Jefferson complained of these "obiter dissertations," which suggested consolidating actions to other parts of the Federal Government. In the trial of Aaron Burr for treason, Justice Marshall held that, according to the Constitution, some overt act was necessary to constitute treason. This practical release of his former political opponent was to Jefferson as sore a grievance as Marshall's action in sending to him for certain papers connected with the case. He declared the latter act a presumptuous infringement upon the dignity of the Chief Executive.

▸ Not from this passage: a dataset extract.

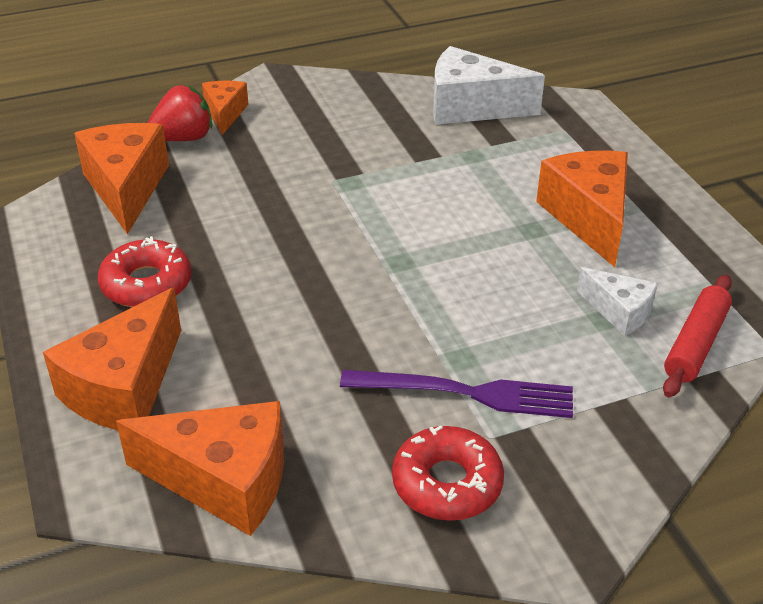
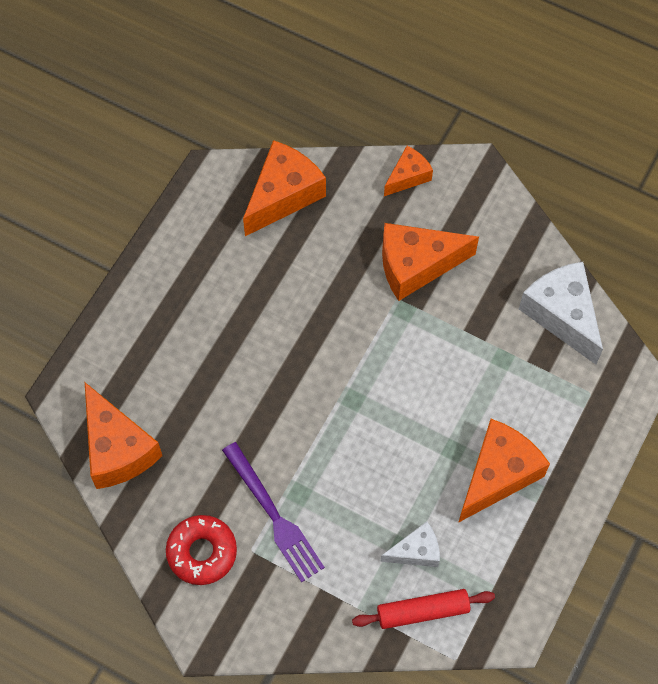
camera: 50 degrees right, 25 degrees up
(124, 387) = (135, 348): orange cheese -> orange cheese (416, 265)
(146, 284) = (215, 286): red donut -> none
(183, 138) = (359, 178): red strawberry -> none
(619, 311) = (416, 551): white cheese -> white cheese turned 105 degrees counterclockwise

The case of McCulloch vs. Maryland, in 1819, denying the right of a State to tax a branch of the United States bank, afforded the court an opportunity of dwelling upon the implied powers in the Constitution and of giving judicial sanction to the various legislative acts already done under them. To charter a bank was not among the powers given to the National Government, but was "implied," as Marshall held. The decision gave great offence to the particularists and called general attention to this silent Union-making factor. Various Southern writers took up pens against this new menace to individual rights. Some State Legislatures adopted protests. Madison alluded sarcastically to the "projectile capacity" of the court, whereby it extended the power of Congress from the exclusive jurisdiction reserve of ten miles square constituting the District, even to the uttermost parts of the country. The "twistifications" of Marshall, said Jefferson, showed how dexterously he could reconcile law to his personal biasses. Indeed, Jefferson confessed that he did not look for unbiassed opinions between the National Government, of which the court was so eminent a part, and individual States, from which they had nothing to fear. "They are then in fact the corps of sappers and miners," said he, "steadily working to undermine the independent rights of the States, and to consolidate all powers in the hands of that Government in which they have so important a freehold estate." He could see no hope for the future. Even more would he have despaired if he could have known that this silent factor in making the Union was to continue until the eighty years of John Marshall's life were ended, before a strict constructionist could be appointed to the head of the court and bring its decisions back to the confines of individualism.
[Illustration: JOHN MARSHALL Chief Justice of the United States, 1801- 1836.]